Quantum teleporting is problematic for humans because the original is destroyed in the process of creating the replica.
Quantum Teleportation Sends Information 143 Kilometers
Posted by timothy on Thursday September 06, @09:28AM
from the like-a-coal-mine-in-the-canaries dept.
SchrodingerZ writes "Scientists from around the world have collaborated to achieve quantum teleportation over 143 kilometers in free space. Quantum information was sent between the Canary Islands of La Palma and Tenerife. Quantum teleportation is not how it is made out in Star Trek, though. Instead of sending an object (in this case a photon) from one location to another; the information of its quantum state is sent, making a photon on the other end look identical to the original. 'Teleportation across 143 kilometres is a crucial milestone in this research, since that is roughly the minimum distance between the ground and orbiting satellites.' It is the hope of the research team that this experiment will lead to commercial use of quantum teleportation to interact with satellites and ground stations. This will increase the efficiency of satellite communication and help with the expansion of quantum internet usage.
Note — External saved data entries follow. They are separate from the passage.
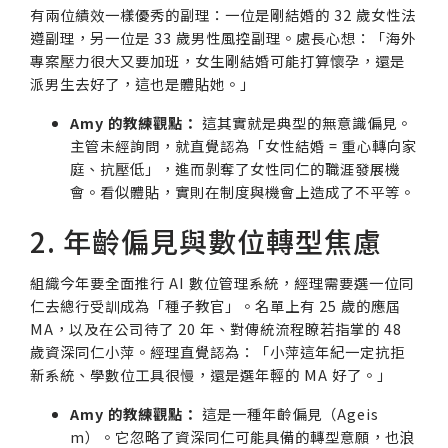
有兩位績效一樣優秀的副理：一位是剛結婚的 32 歲女性法
遵副理，另一位是 33 歲男性風控副理。處長心想：「海外
專案壓力很大又要加班，女生剛結婚可能打算懷孕，還是
派男生去好了，這也是體貼她。」
Amy 的教練觀點：
這其實就是典型的無意識偏見。
主管未經詢問，就直覺認為「女性結婚 = 重心轉向家
庭、抗壓低」，進而剝奪了女性同仁的職涯發展機
會。看似體貼，實則在制度與機會上造成了不平等。
2. 年齡偏見與數位轉型焦慮
組織今年要全面推行 AI 數位管理系統，經理需要選一位同
仁去總行受訓成為「種子教官」。名單上有 25 歲的應屆
MA，以及在公司待了 20 年、對傳統流程瞭若指掌的 48
歲資深同仁小萍。經理直覺認為：「小萍這年紀一定抗拒
新系統、學數位工具很慢，還是選年輕的 MA 好了。」
Amy 的教練觀點：
這是一種年齡偏見（Ageis
m）。它忽略了資深同仁可能具備的轉型意願，也浪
The full paper on the experiment can be found [note: abstract only, full article paywalled] in the journal Nature."
It's the god dam iformation that forms the beam of light that both teams have sent.
They sent the information that makes the beam of light from one place to another, thus ......
They recreated the light in another location by sending it's quantum makeup ( the information ).
holly Moses.
were playing a different sport alright son.